Comprehensive organic food management proposal offers retailers flexibility and uncertainty

Jan 11, 2024
Written by WR Communications


After a six-month intense Organic Food Management stakeholder process with oversight from Representative Beth Doglio, the workgroup spent the last two weeks reviewing a comprehensive proposal that mandates statewide composting and other mandates with gradual implementation dates. This lengthy proposal is a sequel to HB 1799, passed in 2023, and will be considered by the Legislature in the 2024 session.

WR appreciates the goal of reducing methane production through organic food management to combat climate change and the potential opportunities for retail grocers to build community partnerships. After two iterations of this proposal, WR is pleased with some of the bills provisions and is concerned about a few specific mandates.

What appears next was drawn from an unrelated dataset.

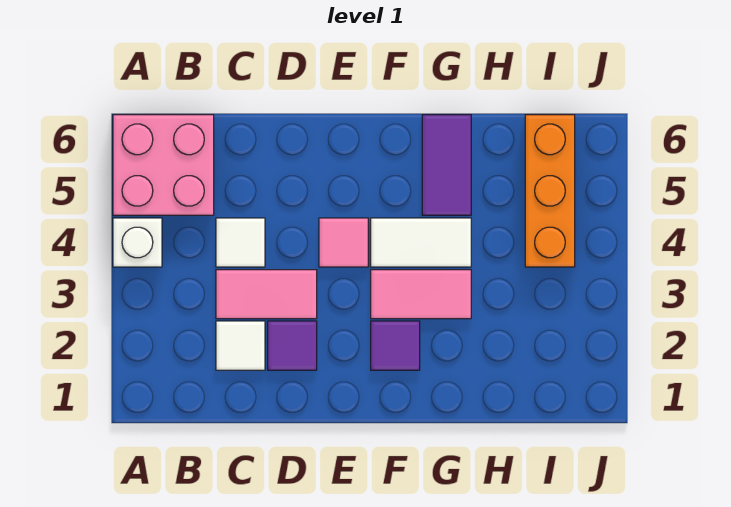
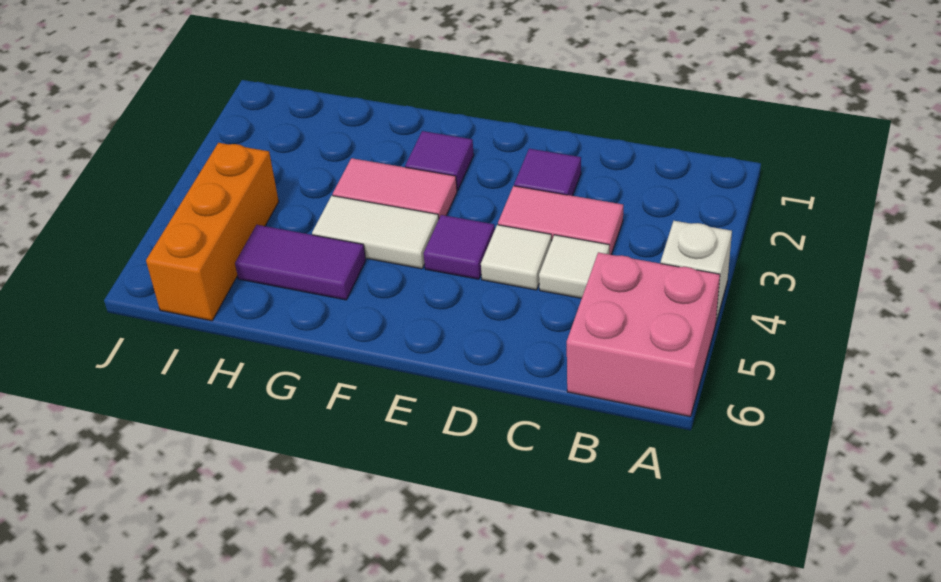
white 1x1 tile [216,321,265,370] -> white 1x1 tile moved to [481,225,552,290]
pink 1x1 tile [319,218,368,267] -> purple 1x1 tile [423,215,495,279]
purple 1x2 tile [422,115,471,215] -> purple 1x2 tile turned to [235,225,366,300]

  • A provision that allows Ecology to exempt “persons” that use alternative mechanisms to serve the same purpose from following local jurisdictions’ mandate. According to the EPA’s Food Waste Scale Report, anaerobic digestion is an ideal alternative to composting wasted food. This exemption option will allow some businesses or organizations to adopt innovative options not foreseeable within the scope of this proposal.

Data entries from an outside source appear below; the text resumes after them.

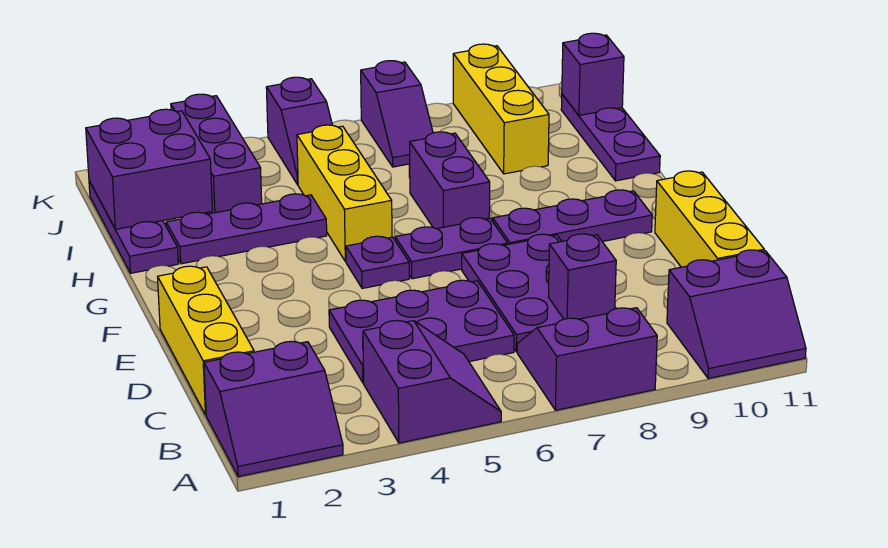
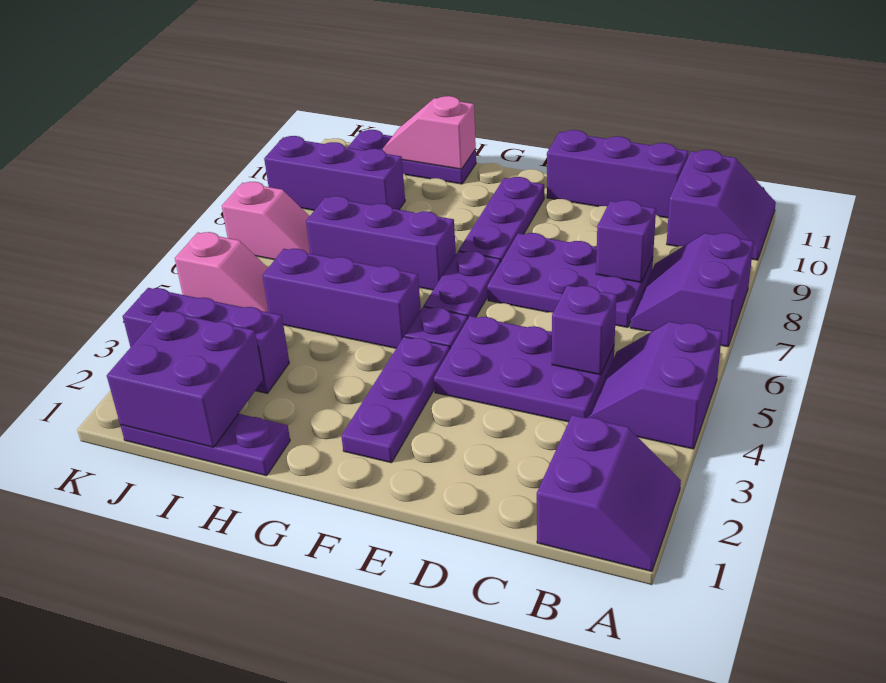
purple 2x2 slope [363,321,501,443] -> purple 2x2 slope turned to [588,322,722,449]
yellow 1x3 brick [158,266,254,415] -> none
purple 2x3 plate [329,280,514,383] -> purple 2x3 plate turned to [434,316,614,422]
yellow 1x3 brick [655,171,764,267] -> purple 1x3 brick [547,130,689,218]
yellow 1x3 brick [297,125,392,262] -> purple 1x3 brick [262,249,421,348]
purple 1x2 brick [410,132,490,229] -> purple 1x3 brick [306,196,456,290]
purple 1x3 plate [166,194,327,264] -> purple 1x3 plate moved to [341,337,450,463]
none -> pink 1x2 slope [383,96,476,169]
yellow 1x3 brick [453,44,549,174] -> purple 1x3 brick [264,136,405,210]
purple 1x2 slope [266,77,332,185] -> pink 1x2 slope [175,232,268,312]
purple 1x2 slope [361,61,433,167] -> pink 1x2 slope [222,182,310,260]
purple 1x1 brick [562,33,624,115] -> purple 1x1 brick moved to [552,285,616,375]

However, the overall scheme of the proposal continues to focus on compost buyback for farmers when alternative organic food management includes producing anaerobic digestion digestate. The inconsistency in allowing alternative mechanisms and the lack of flexibility in the farmers’ buyback program could create a market bottleneck for better methods.

  • To reduce compliance costs and confusion, the definition of producers under this proposal needs to be consistent with the current Washington Recycling and Packaging Act the Legislature is considering. The consistency is especially important due to the higher standard for “film tinting” of bags under RCW 70A.455.070 and a new requirement on “home compostable labeling” for food products.
  • Washington’s new food date labeling standardization will become effective on January 1, 2026. Since the federal government will likely adopt a similar standard, our state’s date labeling standard will sunset the federal government develop a substantially similar date labeling standard. WR spoke up strongly about this sunset provision to reduce consumer confusion.
  • Grant programs Ecology will operate are crucial to the feasibility of all the mandates required in this proposal, and the uncertainty of funding sources is concerning to both Ecology and small to medium-sized retail grocers who need support to meet various new requirements. For example, the new food labeling requirements for all food products, including those internationally sourced, could adversely impact ethnic grocers who import most of their products.

WR’s government affairs team will continue to work with Representative Beth Doglio, the prime sponsor of this proposal, to provide workable solutions to achieve methane reduction goals.